Transcribe all the lines below exactly. Omit the pictures.

### Data provided
————————
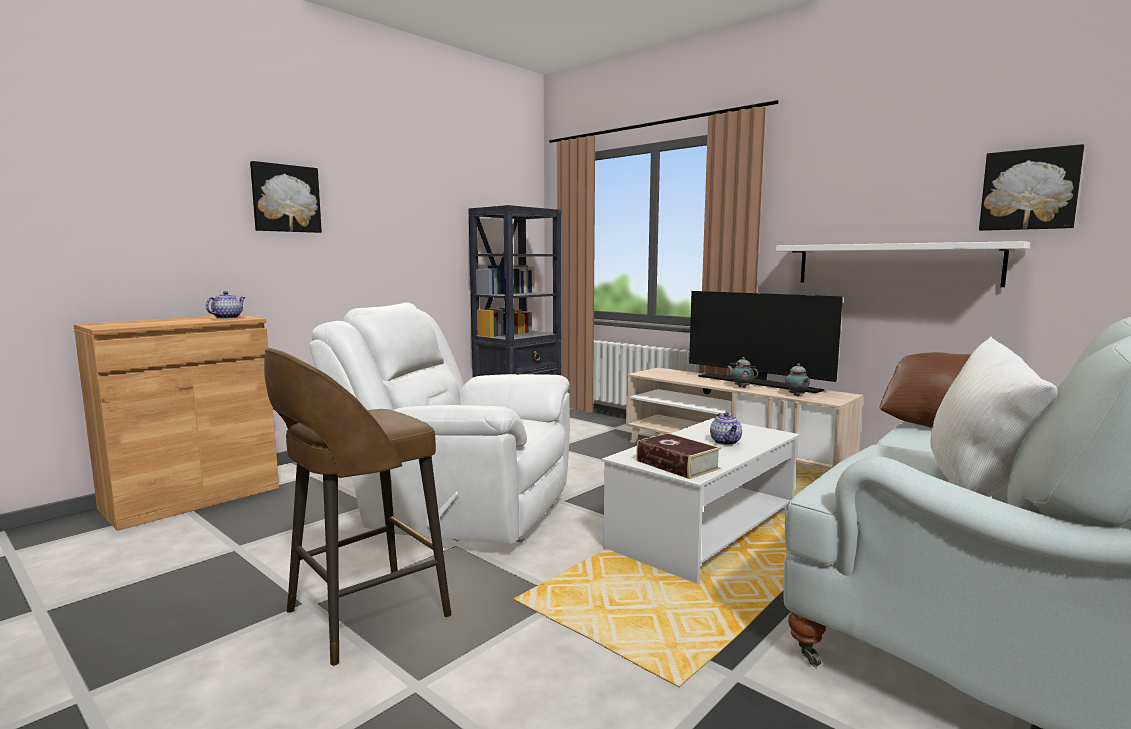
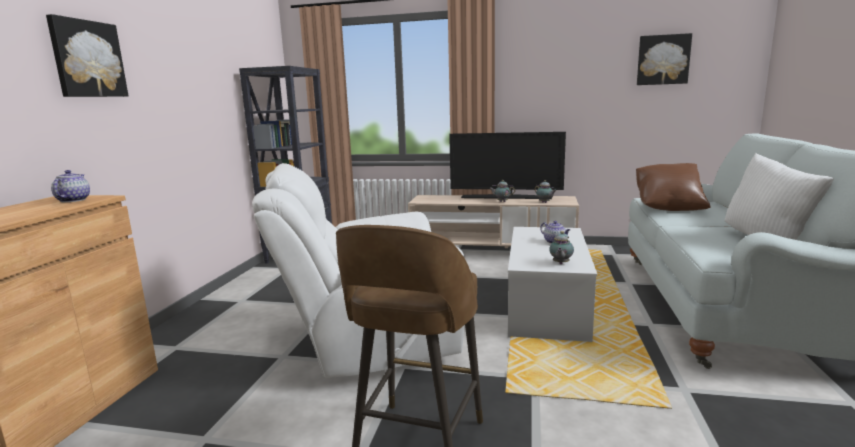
camera: 30 degrees left, 5 degrees up
book [636,433,721,479] -> teapot [549,231,574,264]
white shelf [776,241,1030,287] -> none

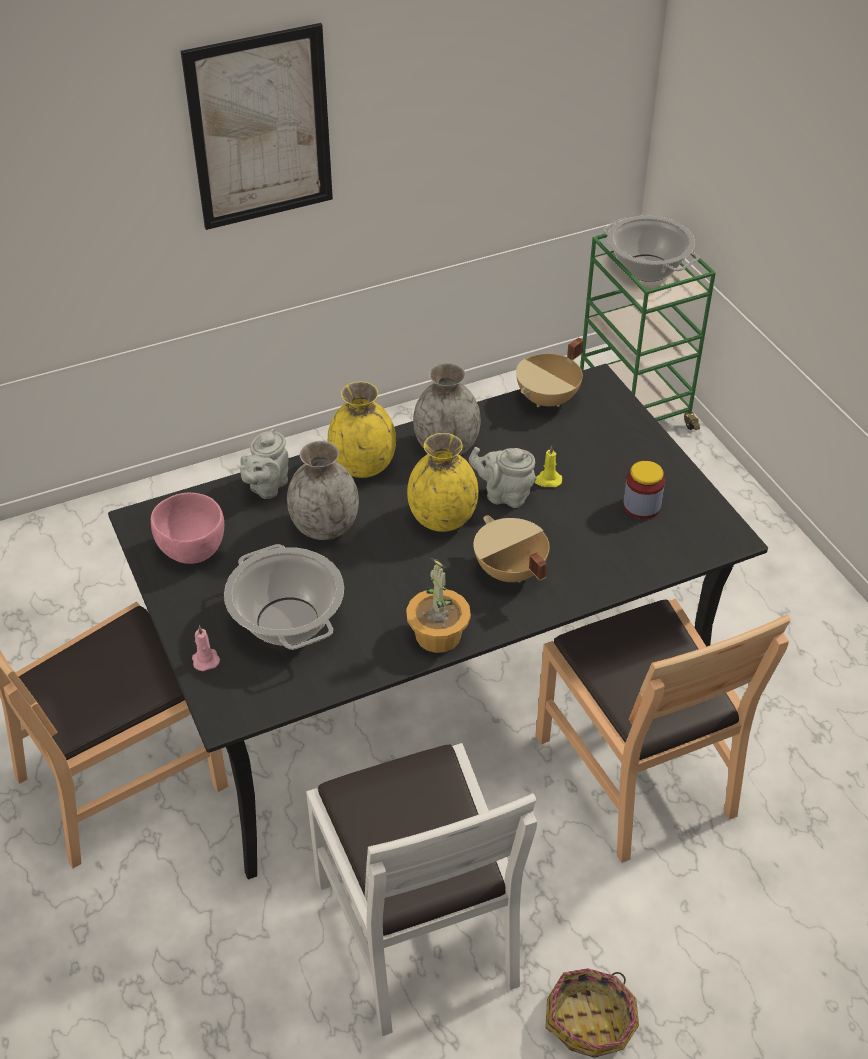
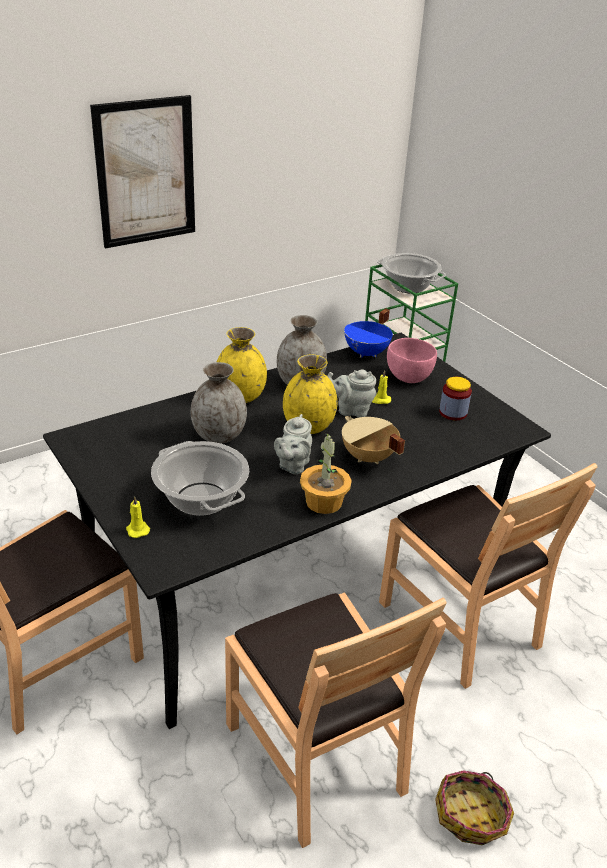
camera: 10 degrees left, 10 degrees down
pink bowl [151,493,224,564] -> pink bowl moved to [387,338,437,383]
pink candle [192,625,220,671] -> yellow candle [126,496,150,538]
grey teapot [239,428,289,499] -> grey teapot moved to [274,414,312,475]
white chair [306,743,537,1036] -> brown chair [225,592,447,848]
beige cooking pot [516,337,584,407] -> blue cooking pot [344,308,393,358]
————————
### Result of this task
camera: 30 degrees left, 5 degrees up
book [636,433,721,479] -> teapot [549,231,574,264]
white shelf [776,241,1030,287] -> none

camera: 10 degrees left, 10 degrees down
pink bowl [151,493,224,564] -> pink bowl moved to [387,338,437,383]
pink candle [192,625,220,671] -> yellow candle [126,496,150,538]
grey teapot [239,428,289,499] -> grey teapot moved to [274,414,312,475]
white chair [306,743,537,1036] -> brown chair [225,592,447,848]
beige cooking pot [516,337,584,407] -> blue cooking pot [344,308,393,358]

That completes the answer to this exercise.